Brian Hitchen, CBE (8 July 1936 - 2 December 2013) was a British newspaper editor. Late in his career, he worked as a publisher.

Hitchen began his career with the Daily Despatch in Manchester as a copyboy, and then joined the Bury Times as a trainee reporter a year later. His national service followed in which he served in the Parachute Regiment during 1954–56. After national service, following a year on the Manchester Evening News, he began his national newspaper career when he joined the Daily Mirror in their Manchester office. In 1963 he became their foreign correspondent in Paris, and then from 1965 to 1972, he reported from all over the world for the Mirror.
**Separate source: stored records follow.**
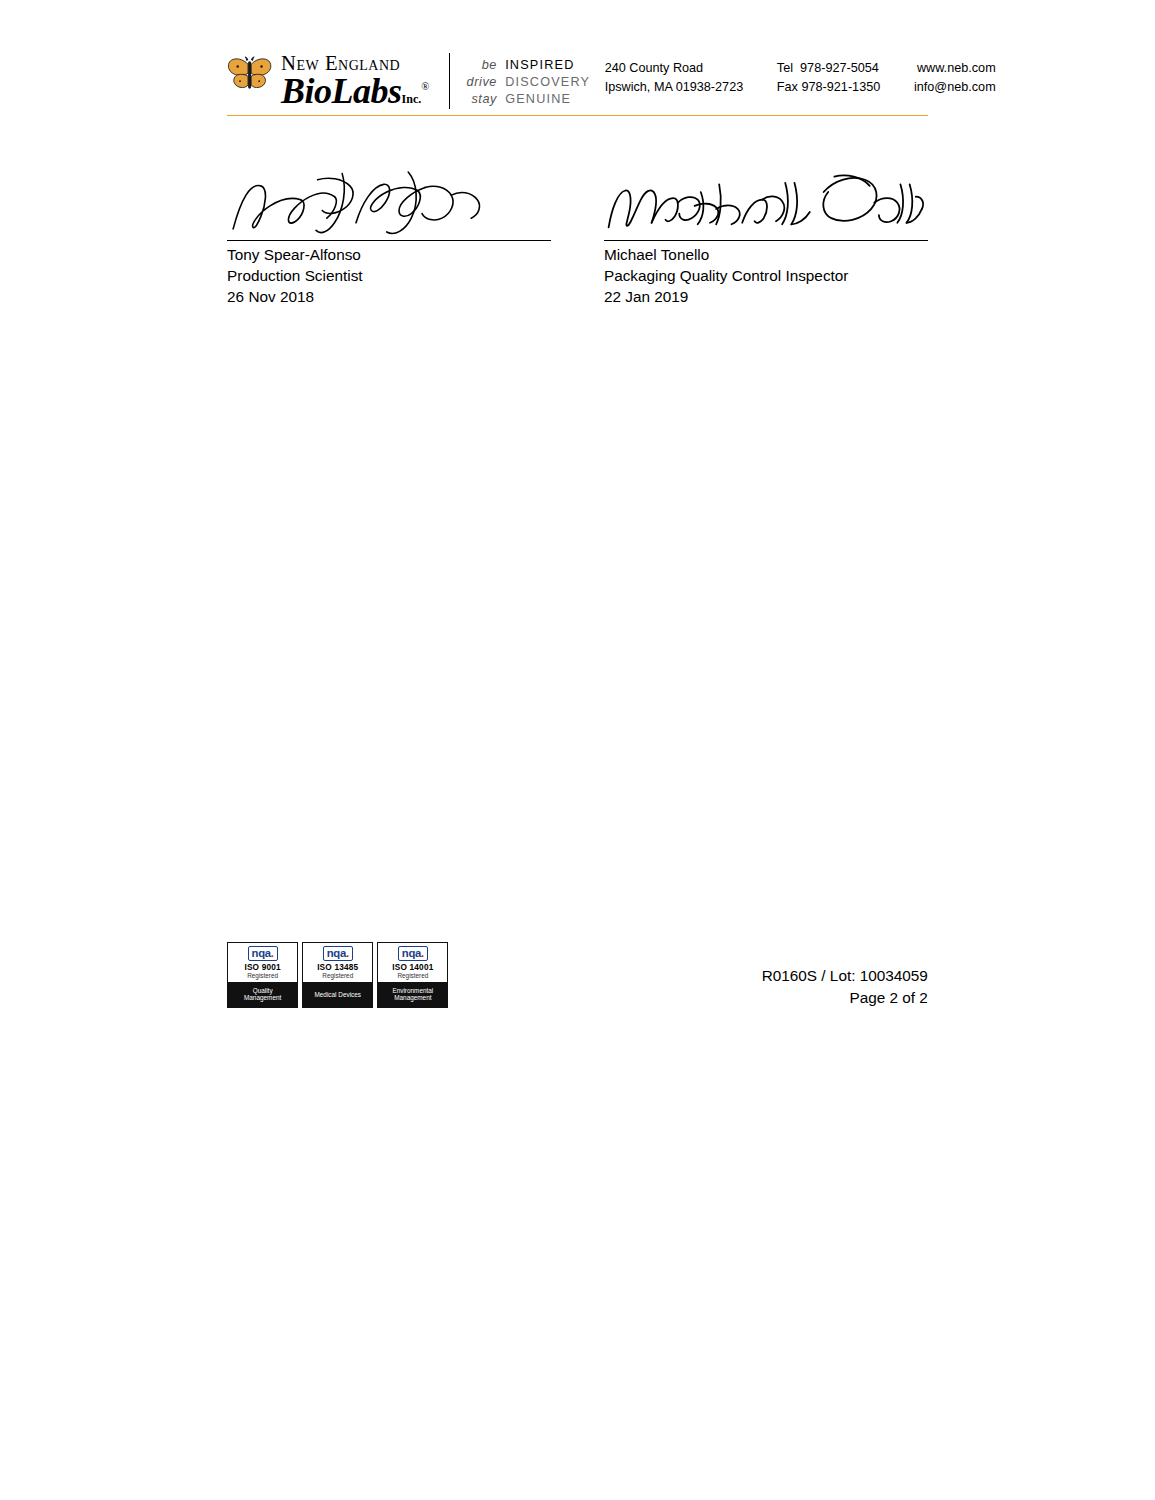New England
BioLabsInc.®
be INSPIRED
drive DISCOVERY
stay GENUINE
240 County Road
Ipswich, MA 01938-2723
Tel 978-927-5054
Fax 978-921-1350
www.neb.com
info@neb.com
Tony Spear-Alfonso
Production Scientist
26 Nov 2018
Michael Tonello
Packaging Quality Control Inspector
22 Jan 2019
nqa.
ISO 9001
Registered
Quality
Management
nqa.
ISO 13485
Registered
Medical Devices
nqa.
ISO 14001
Registered
Environmental
Management
R0160S / Lot: 10034059
Page 2 of 2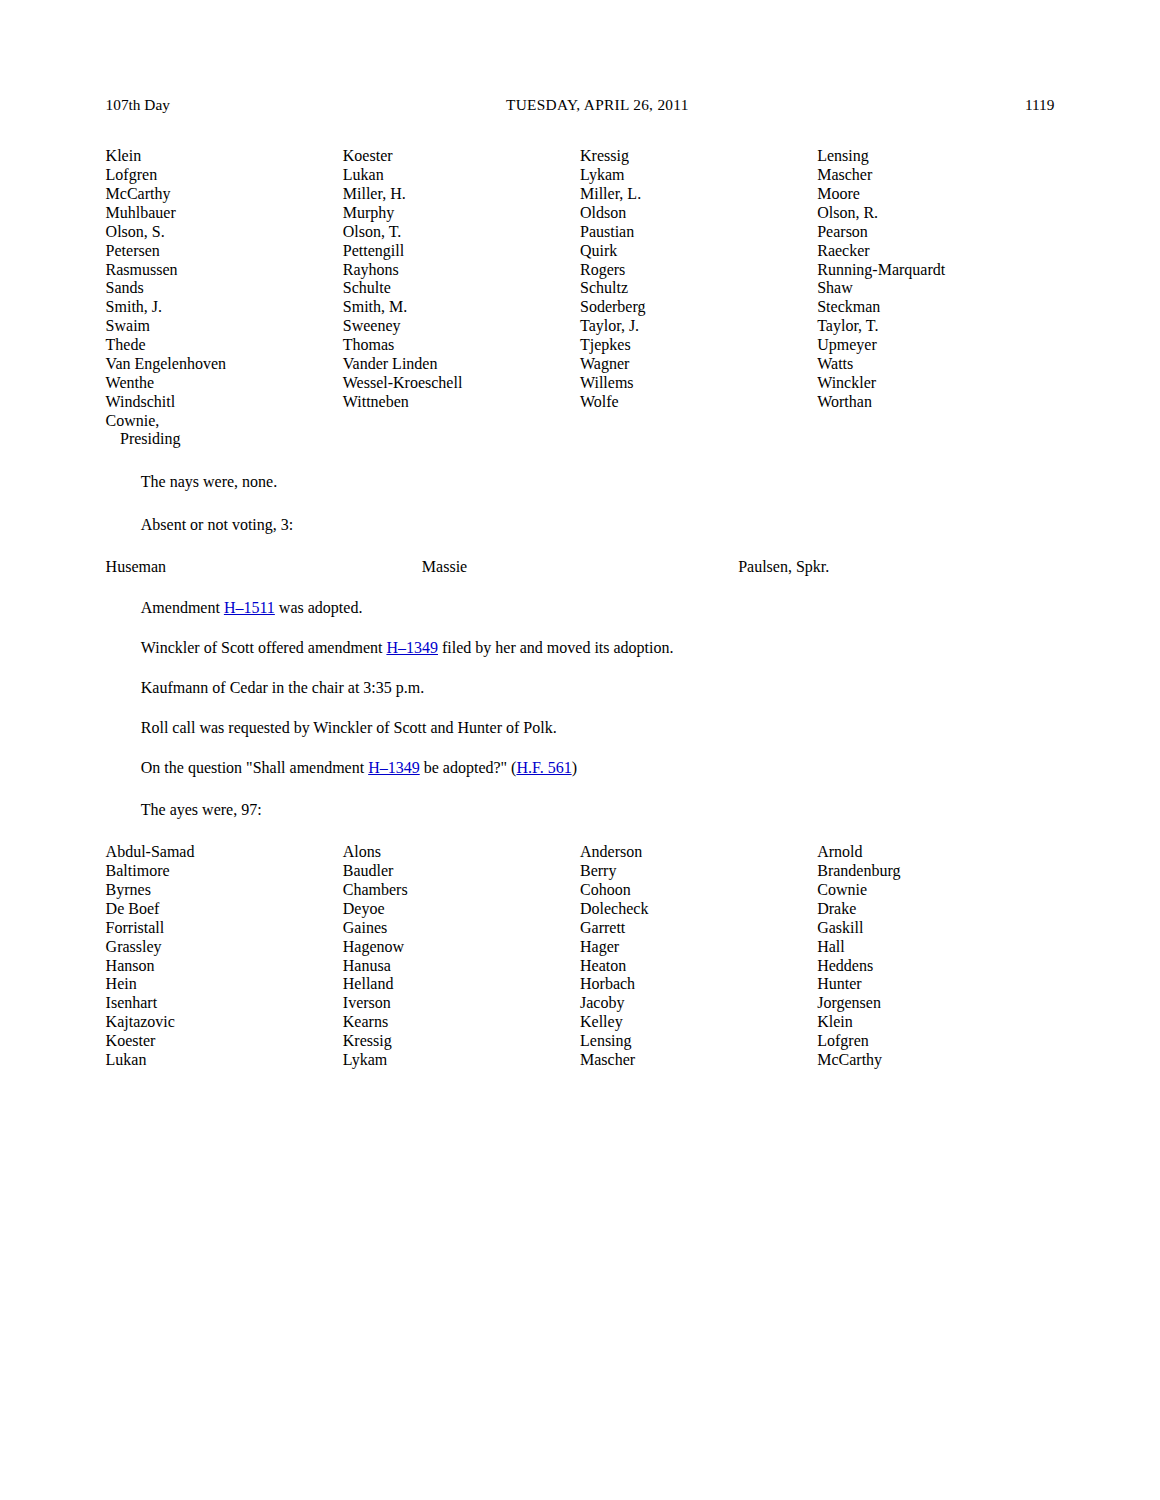107th Day TUESDAY, APRIL 26, 2011 1119
| Klein | Koester | Kressig | Lensing |
| Lofgren | Lukan | Lykam | Mascher |
| McCarthy | Miller, H. | Miller, L. | Moore |
| Muhlbauer | Murphy | Oldson | Olson, R. |
| Olson, S. | Olson, T. | Paustian | Pearson |
| Petersen | Pettengill | Quirk | Raecker |
| Rasmussen | Rayhons | Rogers | Running-Marquardt |
| Sands | Schulte | Schultz | Shaw |
| Smith, J. | Smith, M. | Soderberg | Steckman |
| Swaim | Sweeney | Taylor, J. | Taylor, T. |
| Thede | Thomas | Tjepkes | Upmeyer |
| Van Engelenhoven | Vander Linden | Wagner | Watts |
| Wenthe | Wessel-Kroeschell | Willems | Winckler |
| Windschitl | Wittneben | Wolfe | Worthan |
Cownie, Presiding
The nays were, none.
Absent or not voting, 3:
| Huseman | Massie | Paulsen, Spkr. |
Amendment H–1511 was adopted.
Winckler of Scott offered amendment H–1349 filed by her and moved its adoption.
Kaufmann of Cedar in the chair at 3:35 p.m.
Roll call was requested by Winckler of Scott and Hunter of Polk.
On the question "Shall amendment H–1349 be adopted?" (H.F. 561)
The ayes were, 97:
| Abdul-Samad | Alons | Anderson | Arnold |
| Baltimore | Baudler | Berry | Brandenburg |
| Byrnes | Chambers | Cohoon | Cownie |
| De Boef | Deyoe | Dolecheck | Drake |
| Forristall | Gaines | Garrett | Gaskill |
| Grassley | Hagenow | Hager | Hall |
| Hanson | Hanusa | Heaton | Heddens |
| Hein | Helland | Horbach | Hunter |
| Isenhart | Iverson | Jacoby | Jorgensen |
| Kajtazovic | Kearns | Kelley | Klein |
| Koester | Kressig | Lensing | Lofgren |
| Lukan | Lykam | Mascher | McCarthy |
In 1965 he was sent to cover the 1965 India-Pakistan War. Whilst working for the Daily Mirrors New York City bureau he reported on the 1968 Assassination of Martin Luther King Jr. and on the May 1970 Bogota Bracelet scandal involving England's captain, Bobby Moore, before the 1970 World Cup. Hitchen returned to London on the news desk for the Daily Mirror in 1972, later joining the Daily Express in the same post where he remained between 1973 and 1978.

Hitchen edited the Daily Star from 1987 to 1994, when he became the editor of the Sunday Express for a year. In 1996, he set up Brian Hitchen Communications and also became chairman of the Kerry Life and Irish Country Life publications.

In 2013, an incident with a motorist while crossing the road near Alicante, Spain, led to Hitchen's wife being killed instantly, while Hitchen himself died from his injuries a few hours later.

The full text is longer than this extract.